Suppose:
A monkey randomly writes down a series of +1 and -1.
The series contains $n$ elements. For example, if $n=2$, then the series can either be $\left \{ 1, 1 \right \}$ or $\left \{ -1, 1 \right \}$ or $\left \{ 1, -1 \right \}$ or $\left \{ -1, -1 \right \}$.
A human then sums up the elements contain in the series. For example, for $n=2$, the sum could either be 2 or 0 or -2.
Notice that there 2 series combination that results to a sum of 0. $\left \{ -1, 1 \right \}$ and $\left \{ 1, -1 \right \}$
I wish to find a formula that determines: for a given n, how many series combination that results to a sum of $x$?
To explain, here are some examples:
If $n=2$ and $x=0$, then there are only 2 combinations (above example)
If $n=4$ and $x=-2$, then there are only 4 combinations
If $n=4$ and$x=4$, then there are only 1 combination
Non-critical notes:
This question was asked to me by my sister and I have spent a long time trying to figure it out, but obviously I need help. Coming from engineering background, I have never touch combinatorics and counting since pretty much high school. I think the question is interesting because the set contains -1, which "cancels" out the +1, so traditional methods such as "stars & bars" does not work.
For simplicity, $n$ is always even number. Additionally, because +1 and -1 are odd numbers, hence $x$ is also always an even number.
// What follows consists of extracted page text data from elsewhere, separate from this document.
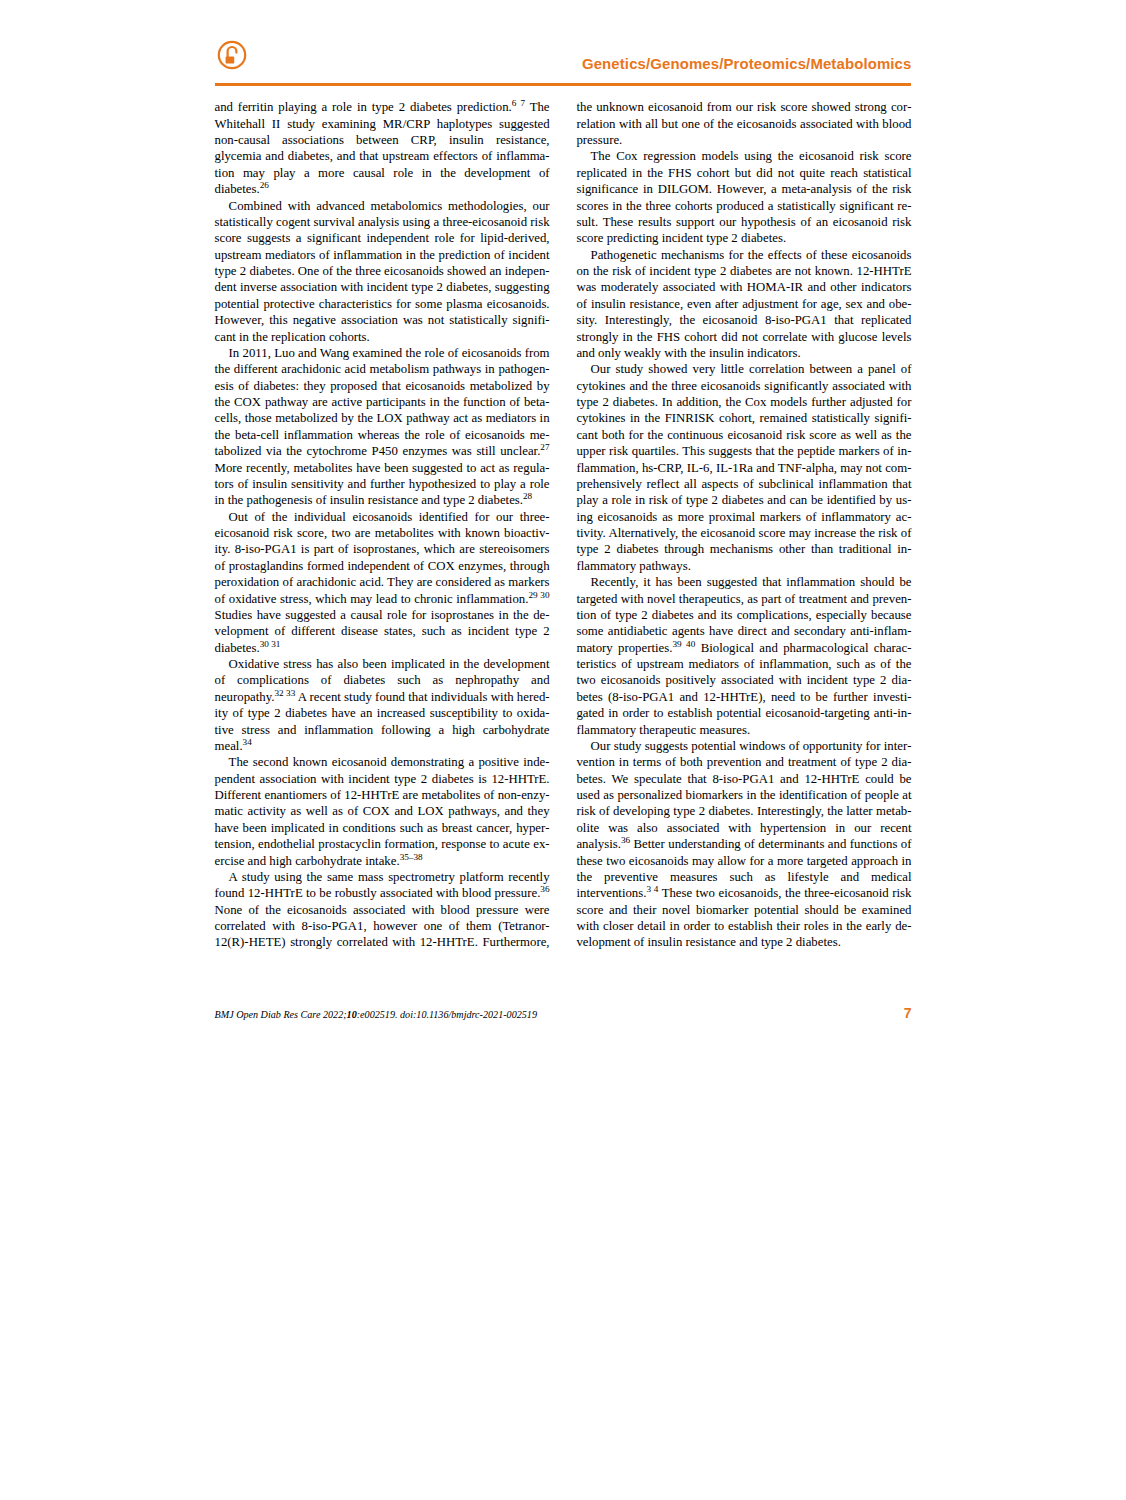Genetics/Genomes/Proteomics/Metabolomics
and ferritin playing a role in type 2 diabetes prediction.6 7 The Whitehall II study examining MR/CRP haplotypes suggested non-causal associations between CRP, insulin resistance, glycemia and diabetes, and that upstream effectors of inflammation may play a more causal role in the development of diabetes.26
Combined with advanced metabolomics methodologies, our statistically cogent survival analysis using a three-eicosanoid risk score suggests a significant independent role for lipid-derived, upstream mediators of inflammation in the prediction of incident type 2 diabetes. One of the three eicosanoids showed an independent inverse association with incident type 2 diabetes, suggesting potential protective characteristics for some plasma eicosanoids. However, this negative association was not statistically significant in the replication cohorts.
In 2011, Luo and Wang examined the role of eicosanoids from the different arachidonic acid metabolism pathways in pathogenesis of diabetes: they proposed that eicosanoids metabolized by the COX pathway are active participants in the function of beta-cells, those metabolized by the LOX pathway act as mediators in the beta-cell inflammation whereas the role of eicosanoids metabolized via the cytochrome P450 enzymes was still unclear.27 More recently, metabolites have been suggested to act as regulators of insulin sensitivity and further hypothesized to play a role in the pathogenesis of insulin resistance and type 2 diabetes.28
Out of the individual eicosanoids identified for our three-eicosanoid risk score, two are metabolites with known bioactivity. 8-iso-PGA1 is part of isoprostanes, which are stereoisomers of prostaglandins formed independent of COX enzymes, through peroxidation of arachidonic acid. They are considered as markers of oxidative stress, which may lead to chronic inflammation.29 30 Studies have suggested a causal role for isoprostanes in the development of different disease states, such as incident type 2 diabetes.30 31
Oxidative stress has also been implicated in the development of complications of diabetes such as nephropathy and neuropathy.32 33 A recent study found that individuals with heredity of type 2 diabetes have an increased susceptibility to oxidative stress and inflammation following a high carbohydrate meal.34
The second known eicosanoid demonstrating a positive independent association with incident type 2 diabetes is 12-HHTrE. Different enantiomers of 12-HHTrE are metabolites of non-enzymatic activity as well as of COX and LOX pathways, and they have been implicated in conditions such as breast cancer, hypertension, endothelial prostacyclin formation, response to acute exercise and high carbohydrate intake.35–38
A study using the same mass spectrometry platform recently found 12-HHTrE to be robustly associated with blood pressure.36 None of the eicosanoids associated with blood pressure were correlated with 8-iso-PGA1, however one of them (Tetranor-12(R)-HETE) strongly correlated with 12-HHTrE. Furthermore, the unknown eicosanoid from our risk score showed strong correlation with all but one of the eicosanoids associated with blood pressure.
The Cox regression models using the eicosanoid risk score replicated in the FHS cohort but did not quite reach statistical significance in DILGOM. However, a meta-analysis of the risk scores in the three cohorts produced a statistically significant result. These results support our hypothesis of an eicosanoid risk score predicting incident type 2 diabetes.
Pathogenetic mechanisms for the effects of these eicosanoids on the risk of incident type 2 diabetes are not known. 12-HHTrE was moderately associated with HOMA-IR and other indicators of insulin resistance, even after adjustment for age, sex and obesity. Interestingly, the eicosanoid 8-iso-PGA1 that replicated strongly in the FHS cohort did not correlate with glucose levels and only weakly with the insulin indicators.
Our study showed very little correlation between a panel of cytokines and the three eicosanoids significantly associated with type 2 diabetes. In addition, the Cox models further adjusted for cytokines in the FINRISK cohort, remained statistically significant both for the continuous eicosanoid risk score as well as the upper risk quartiles. This suggests that the peptide markers of inflammation, hs-CRP, IL-6, IL-1Ra and TNF-alpha, may not comprehensively reflect all aspects of subclinical inflammation that play a role in risk of type 2 diabetes and can be identified by using eicosanoids as more proximal markers of inflammatory activity. Alternatively, the eicosanoid score may increase the risk of type 2 diabetes through mechanisms other than traditional inflammatory pathways.
Recently, it has been suggested that inflammation should be targeted with novel therapeutics, as part of treatment and prevention of type 2 diabetes and its complications, especially because some antidiabetic agents have direct and secondary anti-inflammatory properties.39 40 Biological and pharmacological characteristics of upstream mediators of inflammation, such as of the two eicosanoids positively associated with incident type 2 diabetes (8-iso-PGA1 and 12-HHTrE), need to be further investigated in order to establish potential eicosanoid-targeting anti-inflammatory therapeutic measures.
Our study suggests potential windows of opportunity for intervention in terms of both prevention and treatment of type 2 diabetes. We speculate that 8-iso-PGA1 and 12-HHTrE could be used as personalized biomarkers in the identification of people at risk of developing type 2 diabetes. Interestingly, the latter metabolite was also associated with hypertension in our recent analysis.36 Better understanding of determinants and functions of these two eicosanoids may allow for a more targeted approach in the preventive measures such as lifestyle and medical interventions.3 4 These two eicosanoids, the three-eicosanoid risk score and their novel biomarker potential should be examined with closer detail in order to establish their roles in the early development of insulin resistance and type 2 diabetes.
BMJ Open Diab Res Care 2022;10:e002519. doi:10.1136/bmjdrc-2021-002519
7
For the case $n=2$, it is like drawing a 2 x 2 table where the row and column headers are 1 and -1, while the each entries are the sum of the respective row and col header. In this table, the entries are the same value in each top-left-to-buttom-right diagonals. For the case $n=3$, it is like drawing a 2 x 2 x 2 cube where the headers are 1 and -1, and again, similarly, in 1 of the diagonal direction, each entries have the same value in that diagonal. So this problem boils down to how many entry cells that a particular diagonal crosses.